Eğer bir çocuk kabul ve onay görmüşse, Kendini sevmeyi öğrenir.
Eğer bir çocuk aile içinde dostluk ve arkadaşlık görmüşse, Mutlu yaşamayı öğrenir."
Dorothy Law Nolte
Hep şuna inanmışımdır: çocuklar ailelerini yansıtan gerçek bir aynadır; bir o kadar da kırılgandırlar. Bizler, ebeveynler olarak onlara neyi yaşatırsak, nasıl bir ortamda büyütürsek onlar da buna uygun bir kişilik yapısı geliştirerek ortama adapte olurlar. Çocukları yargılamak, onları yapamadıklarıyla yüzleştirmek ve bu sorunları sadece onların sorunlarıymış gibi göstermek, birçoğumuzun yaptığı bir davranış şeklidir. Peki, bu davranış tarzı acaba doğru mudur?
Çocuklarımızı fark etmeden nasıl olumsuz etkiliyoruz; gelin hep beraber bakalım. Kısaca Erikson’un psikososyal gelişim dönemlerinden söz etmek istiyorum:
1- Güvene Karşı Güvensizlik (0-1 yaş aralığı): Eğer anne, bebeğinin ihtiyaçlarını sevgi ile zamanında ve düzenli karşılarsa güven duygusu oluşur. Altını zamanında temizler, karnını zamanında doyurur, sık sık kucaklayıp onunla sevgiyle ilgilenirse bebekte “Ben değerliyim, seviliyorum.” duygusunu uyandırır. İhtiyaçları çözülen bebek, hem annesine hem de kendisine güvenir.
2- Özerkliğe Karşı Kuşku ve Utanç (1-3 yaş aralığı): Çocuklar, çevrelerini keşfetmeye başladıkları bu dönemde ihtiyaçlarının ertelenmesine tahammül gösteremezler. Anne-babalar ise çocuğun bazı alışkanlıklar edinmesini ve kuralları öğrenmesini isterler. Bu noktada, çocuk ve anne-baba arasında çatışma başlar. Bu çatışmanın çözümlenme şekli, çocuğun kişiliğini önemli ölçüde etkiler.
3- Girişkenliğe Karşı Suçluluk (3-6 yaş aralığı): Bu dönem, çocuğun merak duygusunun geliştiği dönemdir. Anne-babalar, çocukların merak ve ilgilerini destekleyen, sorgulayan, deneme ve yanılmalara olanak sağlayan bir tutum sergilerlerse çocukta girişimcilik duygusu gelişir. Girişimcilik, insanlarla düzgün iletişim kurabilmeyi, sorumluluk alabilmeyi ve fikirlerini çekinmeden açıklayabilmeyi sağlar. Anne-baba kısıtlayıcı veya denetleyici davranırsa çocukta engellenme ve suçluluk duygusu pekişir.

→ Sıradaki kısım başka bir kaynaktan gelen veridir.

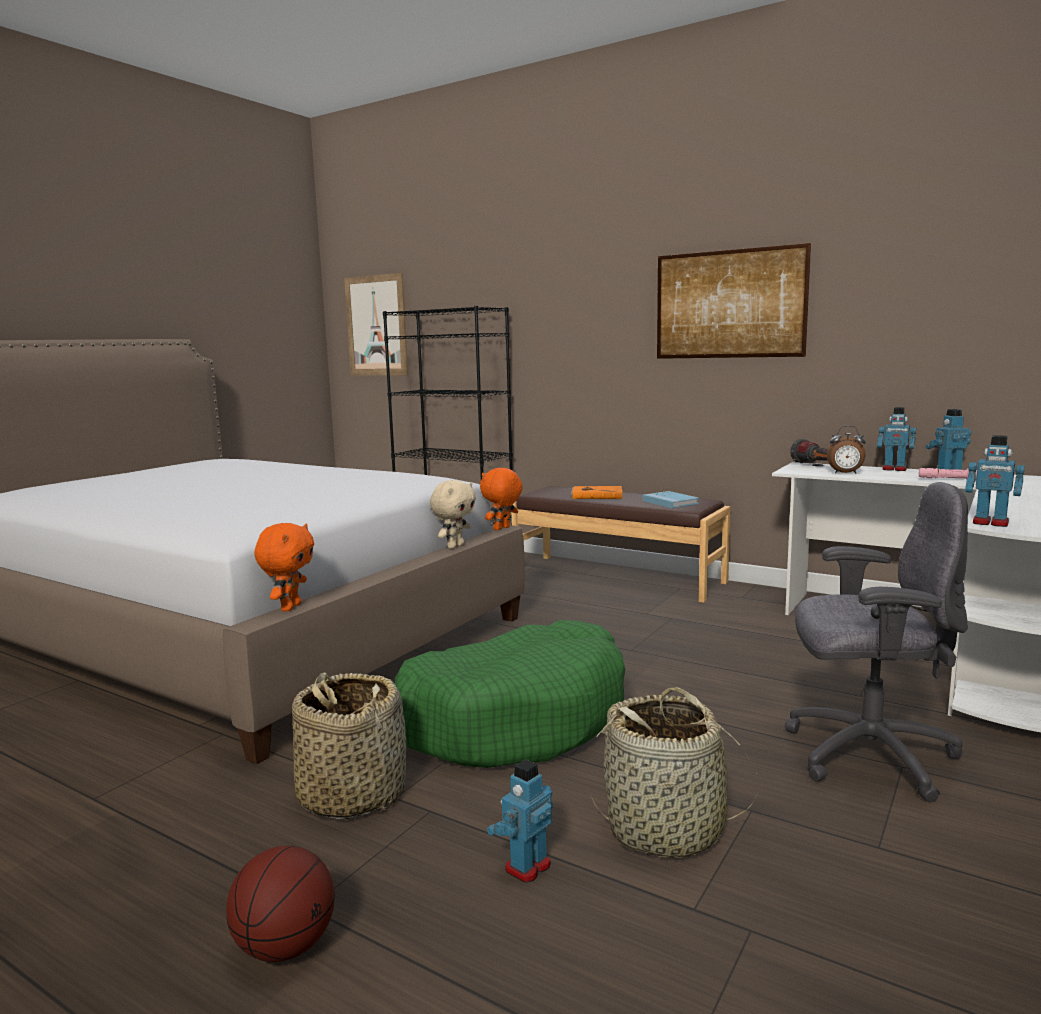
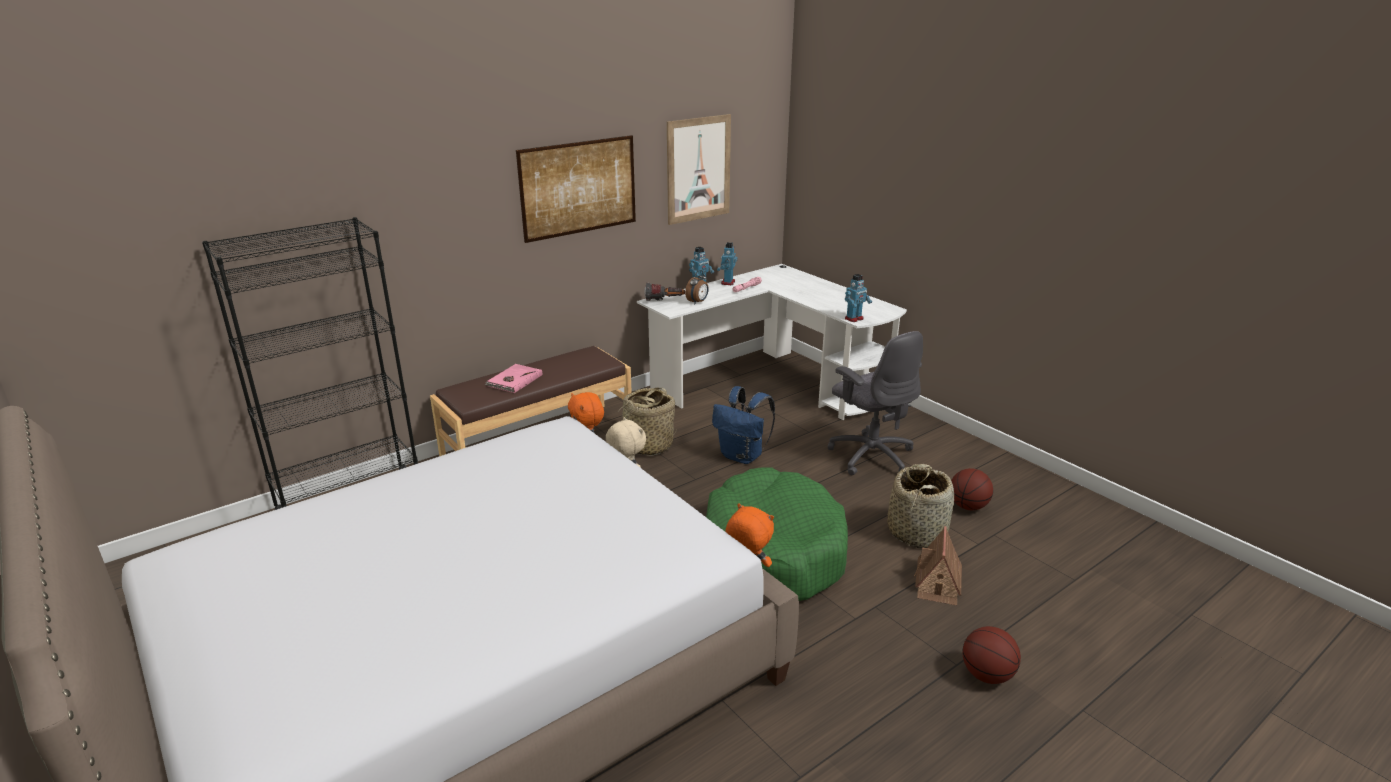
camera: 70 degrees left, 15 degrees up
basket [292,672,406,819] -> basket moved to [622,387,678,456]
picture [344,273,408,375] -> picture moved to [667,114,731,225]
toy robot [487,759,553,883] -> toy house [914,526,962,605]
orange book [571,486,622,499] -> pink book [485,364,542,393]
blue book [642,491,699,508] -> none
grey office chair [785,482,968,802] -> grey office chair turned 120 degrees clockwise [827,331,923,475]
none -> blue backpack [712,386,775,464]
none -> basketball [951,468,993,510]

4- Çalışkanlığa Karşı Aşağılık Duygusu (6-12 yaş aralığı): Bu dönem, çocukların okuma, yazma, matematik vs. becerileri kazandığı dönemdir. Anne-babaya olan bağlılık duygusu öğretmene aktarılır. Öğretmen çocukta olumlu duygu geliştirilebileceği gibi çocuktan beklentisinin yüksek olması ve cezalandırıcı bir yaklaşım benimsemesi durumunda çocukta yeterlilik ve değerlilik duygularının zedelenmesine neden olabilir. Yeteneklerinin ötesinde beklentiler gelişirse veya çabalarına rağmen eleştirilirlerse çocuklarda aşağılık duygusu gelişebilir.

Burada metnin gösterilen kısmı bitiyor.